**ОТРЫВОК:**
——

Менеджеры широкого профиля со знанием английского, наполнившие так называемые институты развития, проводят красочные презентации и пишут «дорожные карты», но с реальной практикой знакомы мало. Российским клонам Силиконовой долины не откажешь в помпезности, но преуспели они прежде всего по части эффективности освоения бюджетных средств. Достаточно сравнить пропорции затрат на аппараты таких структур и масштабы финансовой помощи разработчикам и производственникам.

В результате многие создатели инновационных решений не доходят до финишной черты — коммерческой реализации идеи. Вот и создается впечатление, что денег на «технологический прорыв» государство тратит немало, а отдачи нет, значит, все инновации по-русски — очередной способ «распила бюджета». Проблема в том, что замаранными оказываются все — и те, кто «пилит», и те, кто действительно создает инновационный продукт. А такие компании существуют! Но вот сфера инноваций и научно-технического творчества чем дальше, тем больше становится токсичной для ее участников. Более того, чей-либо успех на этом поприще нередко вызывает раздражение, желание уничтожить конкурента и его репутацию, чтобы не выделялся на общем фоне «потемкинских деревень».

——

**ЗАДАНИЯ ДЛЯ ВЫПОЛНЕНИЯ:**
**A.** Ответьте на вопросы по отрывку об институтах развития:
(i) Что, согласно отрывку, делают менеджеры широкого профиля в институтах развития?
(ii) Что названо финишной чертой, до которой не доходят многие создатели инновационных решений?
(iii) Что нередко вызывает чей-либо успех в сфере инноваций?
**B.** Продолжите отрывок об институтах развития, начав сразу после его последнего предложения.

——

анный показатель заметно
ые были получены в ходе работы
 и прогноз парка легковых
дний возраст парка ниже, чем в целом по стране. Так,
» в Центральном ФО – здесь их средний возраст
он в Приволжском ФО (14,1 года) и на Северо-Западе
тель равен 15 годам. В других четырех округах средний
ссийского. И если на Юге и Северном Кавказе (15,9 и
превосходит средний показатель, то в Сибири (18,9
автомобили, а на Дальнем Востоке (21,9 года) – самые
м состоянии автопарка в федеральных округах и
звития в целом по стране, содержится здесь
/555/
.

——

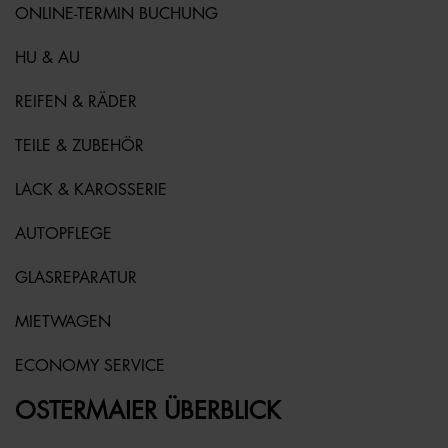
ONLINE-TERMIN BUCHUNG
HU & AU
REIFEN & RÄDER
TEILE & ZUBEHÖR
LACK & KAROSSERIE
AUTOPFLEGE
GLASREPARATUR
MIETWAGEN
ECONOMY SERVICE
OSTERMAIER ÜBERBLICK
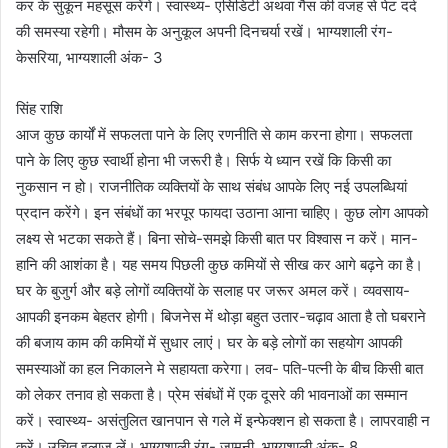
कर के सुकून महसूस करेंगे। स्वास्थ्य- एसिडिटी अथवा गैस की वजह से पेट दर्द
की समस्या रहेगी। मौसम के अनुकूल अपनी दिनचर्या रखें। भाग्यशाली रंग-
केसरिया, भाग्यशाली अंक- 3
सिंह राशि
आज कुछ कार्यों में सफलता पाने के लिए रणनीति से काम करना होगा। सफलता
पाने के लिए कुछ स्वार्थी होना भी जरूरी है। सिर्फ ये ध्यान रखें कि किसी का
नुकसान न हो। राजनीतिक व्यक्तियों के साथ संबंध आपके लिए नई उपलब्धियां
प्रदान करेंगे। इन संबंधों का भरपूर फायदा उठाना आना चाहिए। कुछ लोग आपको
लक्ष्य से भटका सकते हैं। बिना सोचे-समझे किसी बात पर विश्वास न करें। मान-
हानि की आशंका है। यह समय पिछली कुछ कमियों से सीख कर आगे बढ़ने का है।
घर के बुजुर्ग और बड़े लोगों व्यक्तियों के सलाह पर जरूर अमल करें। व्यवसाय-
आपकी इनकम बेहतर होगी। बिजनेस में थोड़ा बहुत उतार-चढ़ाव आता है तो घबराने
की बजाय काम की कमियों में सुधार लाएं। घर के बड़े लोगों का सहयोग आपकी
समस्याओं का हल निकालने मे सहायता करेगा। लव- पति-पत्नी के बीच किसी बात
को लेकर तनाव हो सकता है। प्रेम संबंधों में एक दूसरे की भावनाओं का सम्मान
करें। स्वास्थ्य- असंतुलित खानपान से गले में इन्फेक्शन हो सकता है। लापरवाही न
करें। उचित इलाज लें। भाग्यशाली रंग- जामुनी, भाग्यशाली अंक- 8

——

**ОТВЕТЫ ПО ПОРЯДКУ:**
**A.**
(i) Они проводят красочные презентации и пишут «дорожные карты».
(ii) Коммерческая реализация идеи.
(iii) Раздражение, а также желание уничтожить конкурента и его репутацию.

**B.**
Наглядной иллюстрацией сказанному может служить «хайп» вокруг инцидента с беспилотным летательным аппаратом (БПЛА) в Улан-Удэ 2 апреля 2018 года во время демонстрации его возможностей по доставке груза Почты России. Дрон, как известно, разбился. В появившихся в СМИ сообщениях и комментариях правда была лишь в том, что это случилось. Начать с того, что демонстрация состоялась не по инициативе компании — разработчика дрона, а по приглашению главы Республики Бурятия Алексея Цыденова. Ни одной копейки бюджетных средств на создание аппарата не пошло. Предметом обсуждения в СМИ стала цена дрона в 1,2 млн рублей. Цена чего и для кого? Если оценить затраты на создание промышленных образцов дрона, включающие в себя конструкторские решения, аэродинамические продувки, создание собственного программного обеспечения и плат, разработку технологического процесса и конструирование для него специального оборудования, оплату экспертиз и т.д., то цена в 1,2 млн рублей покажется смехотворной.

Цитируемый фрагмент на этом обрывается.